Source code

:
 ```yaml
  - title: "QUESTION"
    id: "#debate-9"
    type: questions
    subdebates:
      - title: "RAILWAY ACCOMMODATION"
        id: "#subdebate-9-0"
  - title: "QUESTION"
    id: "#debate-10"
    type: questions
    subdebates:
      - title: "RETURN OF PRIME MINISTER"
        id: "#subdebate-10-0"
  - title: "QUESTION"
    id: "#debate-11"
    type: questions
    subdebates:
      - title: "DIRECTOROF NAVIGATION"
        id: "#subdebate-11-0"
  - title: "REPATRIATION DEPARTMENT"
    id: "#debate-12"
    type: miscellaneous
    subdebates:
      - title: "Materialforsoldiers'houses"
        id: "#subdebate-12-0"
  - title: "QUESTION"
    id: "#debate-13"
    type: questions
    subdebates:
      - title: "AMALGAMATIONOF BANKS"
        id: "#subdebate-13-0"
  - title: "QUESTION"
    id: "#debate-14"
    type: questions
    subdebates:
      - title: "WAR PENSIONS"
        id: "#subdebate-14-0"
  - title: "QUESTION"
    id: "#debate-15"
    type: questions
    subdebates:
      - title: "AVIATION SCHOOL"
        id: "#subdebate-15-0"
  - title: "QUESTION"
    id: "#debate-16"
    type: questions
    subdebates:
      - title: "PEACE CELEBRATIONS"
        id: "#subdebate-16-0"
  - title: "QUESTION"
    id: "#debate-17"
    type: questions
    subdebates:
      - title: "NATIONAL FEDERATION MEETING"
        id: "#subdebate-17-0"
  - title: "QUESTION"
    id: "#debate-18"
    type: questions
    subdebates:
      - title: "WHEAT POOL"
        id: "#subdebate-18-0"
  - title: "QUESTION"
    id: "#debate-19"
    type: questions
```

########################################

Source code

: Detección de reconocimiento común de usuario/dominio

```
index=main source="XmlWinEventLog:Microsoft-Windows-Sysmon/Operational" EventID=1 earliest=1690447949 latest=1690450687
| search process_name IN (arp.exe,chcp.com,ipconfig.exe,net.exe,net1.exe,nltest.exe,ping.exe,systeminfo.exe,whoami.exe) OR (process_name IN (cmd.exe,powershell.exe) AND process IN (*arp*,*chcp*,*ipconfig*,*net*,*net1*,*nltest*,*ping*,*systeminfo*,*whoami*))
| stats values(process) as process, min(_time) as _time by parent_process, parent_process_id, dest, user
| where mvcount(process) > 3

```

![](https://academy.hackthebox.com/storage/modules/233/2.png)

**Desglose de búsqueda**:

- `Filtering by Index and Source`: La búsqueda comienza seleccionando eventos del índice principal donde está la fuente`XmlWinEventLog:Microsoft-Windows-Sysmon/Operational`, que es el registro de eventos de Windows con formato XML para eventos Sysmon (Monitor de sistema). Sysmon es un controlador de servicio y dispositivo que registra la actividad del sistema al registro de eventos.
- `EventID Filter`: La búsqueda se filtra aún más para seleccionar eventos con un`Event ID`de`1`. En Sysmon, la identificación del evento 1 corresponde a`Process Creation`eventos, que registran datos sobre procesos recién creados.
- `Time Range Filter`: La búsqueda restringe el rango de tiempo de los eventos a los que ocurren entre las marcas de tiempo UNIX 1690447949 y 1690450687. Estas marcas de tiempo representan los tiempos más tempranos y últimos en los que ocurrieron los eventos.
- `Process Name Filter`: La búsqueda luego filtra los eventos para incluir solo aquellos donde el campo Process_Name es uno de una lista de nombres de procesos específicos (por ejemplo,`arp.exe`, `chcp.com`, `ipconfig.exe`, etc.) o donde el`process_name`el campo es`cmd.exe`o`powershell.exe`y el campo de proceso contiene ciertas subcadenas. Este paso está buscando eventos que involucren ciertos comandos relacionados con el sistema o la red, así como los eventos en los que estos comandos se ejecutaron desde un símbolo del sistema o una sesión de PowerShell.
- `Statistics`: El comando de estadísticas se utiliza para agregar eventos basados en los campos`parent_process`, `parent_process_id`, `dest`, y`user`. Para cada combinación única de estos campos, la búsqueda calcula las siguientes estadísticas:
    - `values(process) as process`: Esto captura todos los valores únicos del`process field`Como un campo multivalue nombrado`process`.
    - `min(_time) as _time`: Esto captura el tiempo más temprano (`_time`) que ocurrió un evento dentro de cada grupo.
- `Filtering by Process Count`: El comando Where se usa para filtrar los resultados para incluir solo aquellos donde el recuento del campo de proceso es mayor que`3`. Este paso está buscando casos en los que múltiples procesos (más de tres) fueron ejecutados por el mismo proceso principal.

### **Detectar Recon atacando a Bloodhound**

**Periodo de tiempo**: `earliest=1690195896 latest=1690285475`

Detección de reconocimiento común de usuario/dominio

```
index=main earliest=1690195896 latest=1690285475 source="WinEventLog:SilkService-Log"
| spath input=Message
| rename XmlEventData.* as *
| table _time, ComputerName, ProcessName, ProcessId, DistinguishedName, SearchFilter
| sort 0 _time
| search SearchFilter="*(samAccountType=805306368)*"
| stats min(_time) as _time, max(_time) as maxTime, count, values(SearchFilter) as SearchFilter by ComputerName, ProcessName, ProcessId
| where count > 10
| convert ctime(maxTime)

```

########################################

• _WORK ITEM_:
Work out the number of lines in the entries above that hold the word "reconocimiento", giving the number without comment.

• _THE ANSWER_:
2